[OBJECTIF]:
Dans l'extrait sur la liberté d'expression, avec quelle arme le poète Shamsur Rahman avait-il été attaqué ?

L'auteur originaire du Bangladesh, Tasliman Nasren, est décrit comme un «ennemi de l'islam» dans ce pays, où ses livres ont été bannis. L'auteur en exil fait face à des accusations de blasphème et a été menacé de mort par des chauvins islamistes. L'année dernière, les extrémistes islamistes ont presque réussi à assassiner Shamsur Rahman, un des poètes les plus populaires du Bangladesh. Rahman avait été attaqué à la hache.

L'auteur indien internationalement reconnu, Salman Rushdie, fait toujours face au fatwa, un décret religieux émis il y a onze ans par Ayatollah Khomeini, appelant les musulmans à tuer l'auteur pour ses Versets Sataniques. Khordad-15 un groupe de fondamentalistes iraniens ont offert 2,5 millions de récompense à celui qui tuerait Rushdie.

Au Sri-Lanka, le gouvernement est si fragile qu'il ne peut tolérer la moindre critique. Des menaces de morts, des coups physiques et des explosions de résidences ont été utilisés contre des musiciens, des acteurs, des artistes et des intellectuels s'opposant au gouvernement de l'Alliance du Peuple.

Les attaques contre la liberté d'expression vont jusque dans les pays avancés, là où les fondamentalistes chrétiens et d'autres groupes de pressions conservateurs exercent beaucoup d'influence.

[LISTE FOURNIE]:

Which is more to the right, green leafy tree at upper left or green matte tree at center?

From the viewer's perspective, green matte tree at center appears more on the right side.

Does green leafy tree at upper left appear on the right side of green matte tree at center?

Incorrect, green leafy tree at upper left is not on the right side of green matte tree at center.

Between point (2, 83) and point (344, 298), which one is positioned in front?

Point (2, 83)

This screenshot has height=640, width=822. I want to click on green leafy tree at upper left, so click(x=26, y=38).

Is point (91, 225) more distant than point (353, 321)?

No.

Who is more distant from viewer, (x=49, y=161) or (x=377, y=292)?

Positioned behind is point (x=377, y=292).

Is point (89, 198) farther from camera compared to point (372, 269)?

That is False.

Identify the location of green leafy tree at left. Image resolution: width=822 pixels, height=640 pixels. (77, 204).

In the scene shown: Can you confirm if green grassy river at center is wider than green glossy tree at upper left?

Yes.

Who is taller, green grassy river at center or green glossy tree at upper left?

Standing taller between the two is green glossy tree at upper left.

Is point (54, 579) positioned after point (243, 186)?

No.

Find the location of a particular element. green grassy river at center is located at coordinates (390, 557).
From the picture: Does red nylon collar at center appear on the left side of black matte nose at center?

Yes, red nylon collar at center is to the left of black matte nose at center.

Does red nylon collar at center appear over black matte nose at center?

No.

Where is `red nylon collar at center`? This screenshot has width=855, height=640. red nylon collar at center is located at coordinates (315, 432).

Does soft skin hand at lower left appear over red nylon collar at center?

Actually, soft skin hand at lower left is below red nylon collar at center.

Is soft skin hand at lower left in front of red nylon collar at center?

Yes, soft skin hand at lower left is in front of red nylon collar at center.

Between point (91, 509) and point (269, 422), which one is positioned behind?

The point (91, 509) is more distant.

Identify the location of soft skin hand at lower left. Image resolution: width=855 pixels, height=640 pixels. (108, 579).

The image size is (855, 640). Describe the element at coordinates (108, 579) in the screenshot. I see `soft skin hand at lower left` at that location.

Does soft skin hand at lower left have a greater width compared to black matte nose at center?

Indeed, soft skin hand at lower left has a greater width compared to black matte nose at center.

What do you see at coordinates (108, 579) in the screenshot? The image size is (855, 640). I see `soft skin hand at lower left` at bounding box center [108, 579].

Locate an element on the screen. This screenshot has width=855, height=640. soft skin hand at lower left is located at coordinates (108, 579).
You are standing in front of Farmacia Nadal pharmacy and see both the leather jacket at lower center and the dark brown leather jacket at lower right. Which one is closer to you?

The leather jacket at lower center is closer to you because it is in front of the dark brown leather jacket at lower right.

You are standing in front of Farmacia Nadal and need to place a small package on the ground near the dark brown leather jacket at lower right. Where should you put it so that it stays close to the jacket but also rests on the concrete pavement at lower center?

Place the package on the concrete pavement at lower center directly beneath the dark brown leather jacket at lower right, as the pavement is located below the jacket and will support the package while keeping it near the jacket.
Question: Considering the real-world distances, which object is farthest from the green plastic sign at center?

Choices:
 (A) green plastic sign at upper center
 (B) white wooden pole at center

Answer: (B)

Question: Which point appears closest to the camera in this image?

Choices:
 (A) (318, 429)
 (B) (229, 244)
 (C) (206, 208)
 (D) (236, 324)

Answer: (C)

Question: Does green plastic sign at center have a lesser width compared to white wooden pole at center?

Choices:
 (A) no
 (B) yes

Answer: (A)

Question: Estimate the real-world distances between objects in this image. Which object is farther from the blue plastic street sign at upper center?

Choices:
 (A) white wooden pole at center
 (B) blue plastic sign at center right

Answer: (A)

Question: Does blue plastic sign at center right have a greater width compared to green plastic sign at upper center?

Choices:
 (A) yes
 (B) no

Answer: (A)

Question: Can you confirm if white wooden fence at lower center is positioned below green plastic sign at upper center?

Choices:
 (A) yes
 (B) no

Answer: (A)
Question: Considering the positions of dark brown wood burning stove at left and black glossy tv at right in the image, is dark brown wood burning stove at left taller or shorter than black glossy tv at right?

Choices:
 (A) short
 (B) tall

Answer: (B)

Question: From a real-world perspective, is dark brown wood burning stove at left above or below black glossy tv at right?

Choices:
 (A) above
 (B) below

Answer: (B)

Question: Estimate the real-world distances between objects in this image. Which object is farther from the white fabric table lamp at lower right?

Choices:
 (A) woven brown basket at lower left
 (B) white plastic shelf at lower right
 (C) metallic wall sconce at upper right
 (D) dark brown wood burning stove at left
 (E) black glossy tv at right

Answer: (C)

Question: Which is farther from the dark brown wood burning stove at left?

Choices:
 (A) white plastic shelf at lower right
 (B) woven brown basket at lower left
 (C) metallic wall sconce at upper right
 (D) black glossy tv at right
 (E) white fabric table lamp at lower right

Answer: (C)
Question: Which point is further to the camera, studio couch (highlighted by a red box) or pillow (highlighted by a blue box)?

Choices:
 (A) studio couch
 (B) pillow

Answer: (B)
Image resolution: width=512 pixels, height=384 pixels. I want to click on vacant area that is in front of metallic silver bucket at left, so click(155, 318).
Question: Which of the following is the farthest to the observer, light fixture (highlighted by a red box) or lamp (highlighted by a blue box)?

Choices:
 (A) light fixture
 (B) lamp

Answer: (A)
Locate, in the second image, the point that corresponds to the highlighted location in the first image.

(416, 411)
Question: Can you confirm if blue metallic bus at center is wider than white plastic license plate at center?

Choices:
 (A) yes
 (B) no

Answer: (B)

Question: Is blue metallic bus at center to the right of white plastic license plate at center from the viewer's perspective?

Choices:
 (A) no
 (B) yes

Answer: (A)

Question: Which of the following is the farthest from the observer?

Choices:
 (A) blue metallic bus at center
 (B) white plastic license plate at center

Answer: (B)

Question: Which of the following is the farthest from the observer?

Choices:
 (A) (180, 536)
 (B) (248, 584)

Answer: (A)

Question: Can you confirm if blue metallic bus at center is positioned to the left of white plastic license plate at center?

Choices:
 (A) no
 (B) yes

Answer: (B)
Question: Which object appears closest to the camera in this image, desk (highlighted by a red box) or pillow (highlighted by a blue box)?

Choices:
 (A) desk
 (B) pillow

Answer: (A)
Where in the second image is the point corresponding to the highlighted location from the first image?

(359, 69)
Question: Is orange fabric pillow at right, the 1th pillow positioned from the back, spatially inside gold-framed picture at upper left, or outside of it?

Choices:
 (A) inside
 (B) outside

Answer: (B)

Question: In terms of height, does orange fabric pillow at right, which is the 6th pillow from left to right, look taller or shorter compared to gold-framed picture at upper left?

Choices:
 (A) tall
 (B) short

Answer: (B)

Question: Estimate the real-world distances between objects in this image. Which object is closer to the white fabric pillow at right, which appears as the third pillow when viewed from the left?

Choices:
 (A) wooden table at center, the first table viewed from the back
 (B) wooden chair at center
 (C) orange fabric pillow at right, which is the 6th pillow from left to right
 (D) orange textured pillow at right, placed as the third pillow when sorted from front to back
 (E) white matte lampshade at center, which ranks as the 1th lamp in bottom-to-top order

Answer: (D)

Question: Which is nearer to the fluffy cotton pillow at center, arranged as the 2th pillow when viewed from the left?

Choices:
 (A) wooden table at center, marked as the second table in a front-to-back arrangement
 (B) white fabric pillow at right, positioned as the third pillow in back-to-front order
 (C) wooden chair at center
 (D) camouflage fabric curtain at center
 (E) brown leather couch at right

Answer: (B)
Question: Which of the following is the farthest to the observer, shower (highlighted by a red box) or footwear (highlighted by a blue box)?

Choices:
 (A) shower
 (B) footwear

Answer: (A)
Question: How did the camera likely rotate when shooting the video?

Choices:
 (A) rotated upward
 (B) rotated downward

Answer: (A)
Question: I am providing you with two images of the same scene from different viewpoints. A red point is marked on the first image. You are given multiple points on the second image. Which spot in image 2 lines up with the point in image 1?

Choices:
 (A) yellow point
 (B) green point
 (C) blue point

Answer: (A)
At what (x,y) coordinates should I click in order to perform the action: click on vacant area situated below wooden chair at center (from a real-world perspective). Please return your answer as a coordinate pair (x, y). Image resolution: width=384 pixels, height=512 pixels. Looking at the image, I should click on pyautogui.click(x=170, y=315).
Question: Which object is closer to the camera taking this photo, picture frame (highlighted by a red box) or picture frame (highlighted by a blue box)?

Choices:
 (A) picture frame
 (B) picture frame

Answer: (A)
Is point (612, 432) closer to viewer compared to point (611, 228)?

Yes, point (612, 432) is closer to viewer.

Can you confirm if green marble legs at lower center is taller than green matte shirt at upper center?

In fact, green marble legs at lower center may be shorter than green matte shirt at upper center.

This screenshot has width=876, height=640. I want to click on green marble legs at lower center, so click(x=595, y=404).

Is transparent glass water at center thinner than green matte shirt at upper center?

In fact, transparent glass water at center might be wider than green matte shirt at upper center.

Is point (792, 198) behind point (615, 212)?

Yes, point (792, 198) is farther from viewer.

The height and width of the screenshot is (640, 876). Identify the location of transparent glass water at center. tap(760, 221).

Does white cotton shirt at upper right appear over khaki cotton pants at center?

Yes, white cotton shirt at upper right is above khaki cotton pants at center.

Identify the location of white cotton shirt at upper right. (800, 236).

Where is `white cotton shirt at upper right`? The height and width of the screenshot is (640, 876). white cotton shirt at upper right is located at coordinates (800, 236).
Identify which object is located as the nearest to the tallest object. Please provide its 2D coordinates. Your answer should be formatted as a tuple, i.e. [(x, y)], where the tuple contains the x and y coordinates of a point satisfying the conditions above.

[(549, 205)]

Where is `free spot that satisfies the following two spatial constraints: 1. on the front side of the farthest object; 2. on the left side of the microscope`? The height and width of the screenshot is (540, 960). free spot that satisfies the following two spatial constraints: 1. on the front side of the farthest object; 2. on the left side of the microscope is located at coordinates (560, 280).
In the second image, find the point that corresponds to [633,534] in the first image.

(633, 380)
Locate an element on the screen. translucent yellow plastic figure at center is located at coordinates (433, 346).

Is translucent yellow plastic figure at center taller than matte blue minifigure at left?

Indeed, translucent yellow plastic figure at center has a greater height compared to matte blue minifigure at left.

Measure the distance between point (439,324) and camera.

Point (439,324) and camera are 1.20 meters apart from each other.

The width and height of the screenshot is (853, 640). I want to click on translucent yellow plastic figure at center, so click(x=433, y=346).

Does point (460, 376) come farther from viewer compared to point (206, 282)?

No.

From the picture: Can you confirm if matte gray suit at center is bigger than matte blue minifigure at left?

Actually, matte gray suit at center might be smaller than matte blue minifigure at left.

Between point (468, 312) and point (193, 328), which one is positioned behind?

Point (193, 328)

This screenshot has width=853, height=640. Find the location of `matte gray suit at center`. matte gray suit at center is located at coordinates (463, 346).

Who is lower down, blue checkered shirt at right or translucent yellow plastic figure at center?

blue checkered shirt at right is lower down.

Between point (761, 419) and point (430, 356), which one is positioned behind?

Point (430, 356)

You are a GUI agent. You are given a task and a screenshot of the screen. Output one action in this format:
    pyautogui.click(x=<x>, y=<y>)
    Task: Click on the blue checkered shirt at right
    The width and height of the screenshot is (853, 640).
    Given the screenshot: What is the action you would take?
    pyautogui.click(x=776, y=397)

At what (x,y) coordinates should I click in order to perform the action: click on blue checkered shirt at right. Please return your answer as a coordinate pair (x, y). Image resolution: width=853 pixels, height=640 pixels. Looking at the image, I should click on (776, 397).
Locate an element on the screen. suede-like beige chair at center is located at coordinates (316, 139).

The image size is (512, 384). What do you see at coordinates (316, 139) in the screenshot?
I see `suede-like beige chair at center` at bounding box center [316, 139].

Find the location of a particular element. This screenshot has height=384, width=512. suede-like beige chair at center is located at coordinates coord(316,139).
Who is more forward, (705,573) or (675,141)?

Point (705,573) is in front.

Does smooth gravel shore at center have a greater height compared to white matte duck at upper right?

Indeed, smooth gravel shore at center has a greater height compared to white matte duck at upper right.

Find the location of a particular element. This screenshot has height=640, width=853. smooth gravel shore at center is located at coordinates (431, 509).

[RÉPONSE]:
Il avait été attaqué à la hache.